Sternberger's parents were Abraham Miller and Hannah née Greeble. Sternberger had a brother Milton Miller (b.1885) and a sister Sadie Miller (b.1893).

== Education ==
Sternberger attended the University of Cincinnati studying social work, and the Cincinnati School of Jewish Philanthropy.

== Career ==
After graduating, Sternberger began lecturing and joined civic organizations before becoming a member of the National Council of Jewish Women, NCJW.

In 1921, Sternberger became the founding editor of The Jewish Woman which was initially an internal newsletter of the NCJW. Over the years, it became an important source of inspiration for American Jewish women, promoting social initiatives and encouraging Jewish women to seek success in every field of endeavor.

In 1923, she participated in the First World Congress of Jewish Women in Vienna, representing the NCJW. Sternberger was an active proponent of world peace, heading the pacifist organization World Peaceways in the 1930s. In 1936, she published The Supreme Cause: A Practical Book About Peace.

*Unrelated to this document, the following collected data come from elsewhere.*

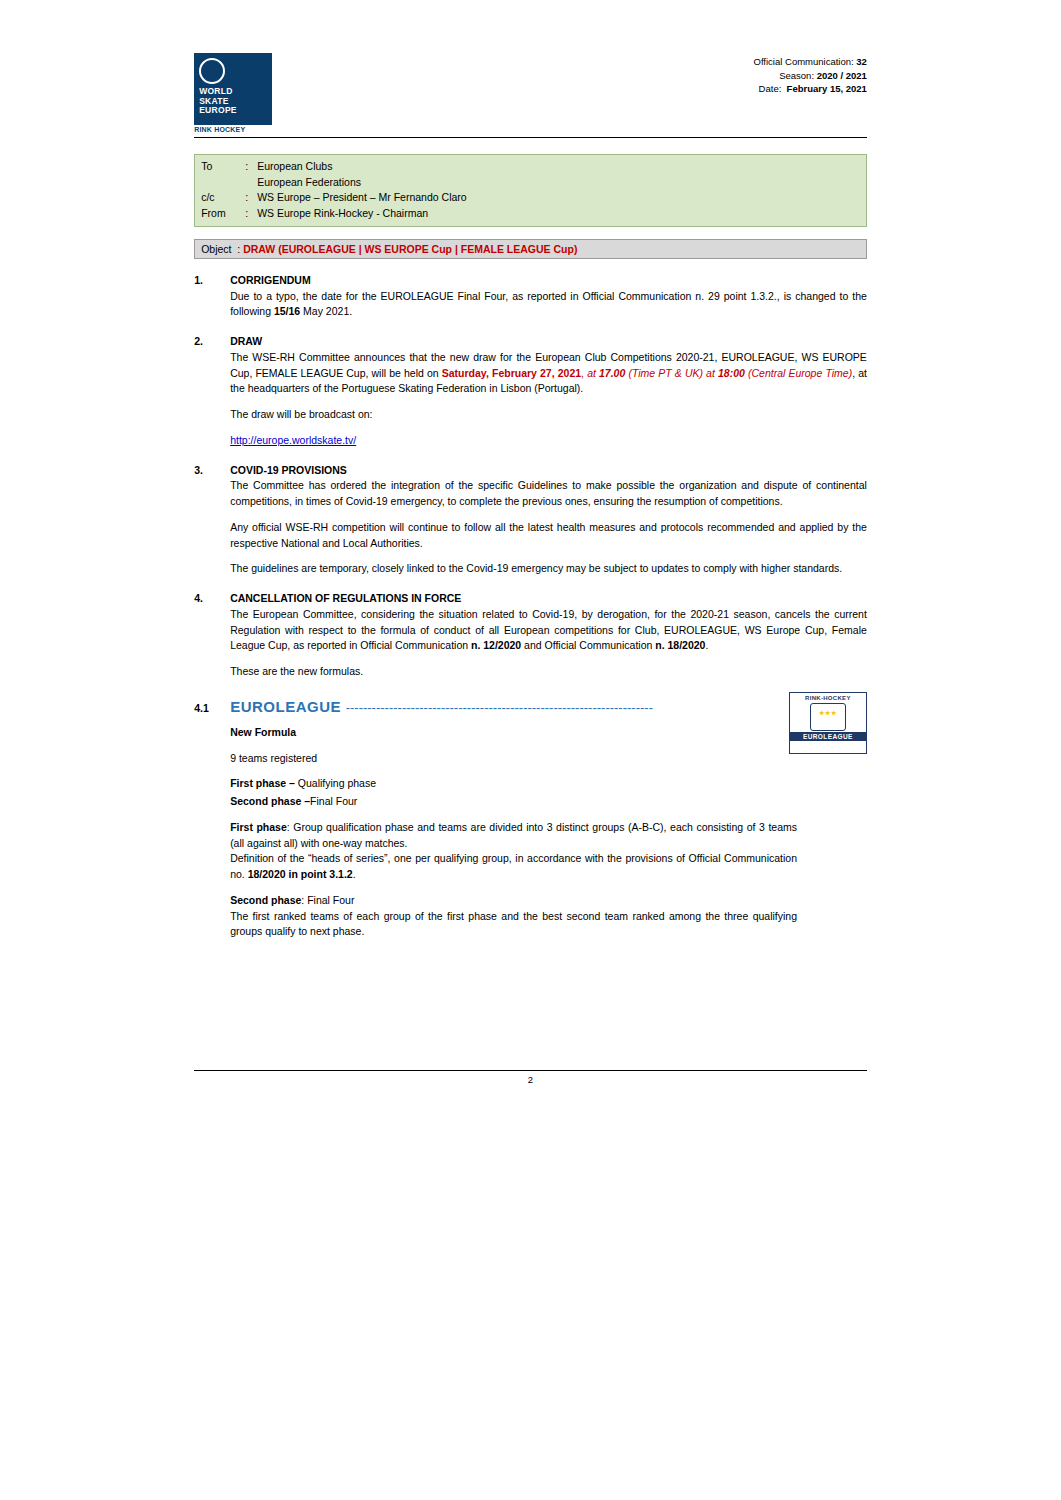WORLD SKATE EUROPE
RINK HOCKEY
Official Communication: 32
Season: 2020 / 2021
Date: February 15, 2021
| To | : | European Clubs |
| | | European Federations |
| c/c | : | WS Europe – President – Mr Fernando Claro |
| From | : | WS Europe Rink-Hockey - Chairman |
Object : DRAW (EUROLEAGUE | WS EUROPE Cup | FEMALE LEAGUE Cup)
1. CORRIGENDUM
Due to a typo, the date for the EUROLEAGUE Final Four, as reported in Official Communication n. 29 point 1.3.2., is changed to the following 15/16 May 2021.
2. DRAW
The WSE-RH Committee announces that the new draw for the European Club Competitions 2020-21, EUROLEAGUE, WS EUROPE Cup, FEMALE LEAGUE Cup, will be held on Saturday, February 27, 2021, at 17.00 (Time PT & UK) at 18:00 (Central Europe Time), at the headquarters of the Portuguese Skating Federation in Lisbon (Portugal).
The draw will be broadcast on:
http://europe.worldskate.tv/
3. COVID-19 PROVISIONS
The Committee has ordered the integration of the specific Guidelines to make possible the organization and dispute of continental competitions, in times of Covid-19 emergency, to complete the previous ones, ensuring the resumption of competitions.
Any official WSE-RH competition will continue to follow all the latest health measures and protocols recommended and applied by the respective National and Local Authorities.
The guidelines are temporary, closely linked to the Covid-19 emergency may be subject to updates to comply with higher standards.
4. CANCELLATION OF REGULATIONS IN FORCE
The European Committee, considering the situation related to Covid-19, by derogation, for the 2020-21 season, cancels the current Regulation with respect to the formula of conduct of all European competitions for Club, EUROLEAGUE, WS Europe Cup, Female League Cup, as reported in Official Communication n. 12/2020 and Official Communication n. 18/2020.
These are the new formulas.
RINK-HOCKEY
EUROLEAGUE
4.1 EUROLEAGUE -----------------------------------------------------------------------
New Formula
9 teams registered
First phase – Qualifying phase
Second phase –Final Four
First phase: Group qualification phase and teams are divided into 3 distinct groups (A-B-C), each consisting of 3 teams (all against all) with one-way matches.
Definition of the “heads of series”, one per qualifying group, in accordance with the provisions of Official Communication no. 18/2020 in point 3.1.2.
Second phase: Final Four
The first ranked teams of each group of the first phase and the best second team ranked among the three qualifying groups qualify to next phase.
2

Sternberger later became an outspoken radio commentator, broadcasting on religious New York City radio stations, including WLIB, WMCA and WQXR.

== Personal life ==
Sternberger's first husband was Harry Sternberger and they have a daughter Minette Cathryn Sternberger (1906–1977). Sternberger married the rabbi J. Max Weiss (died 1968).

On December 23, 1971, Sternberger died in New York City, New York.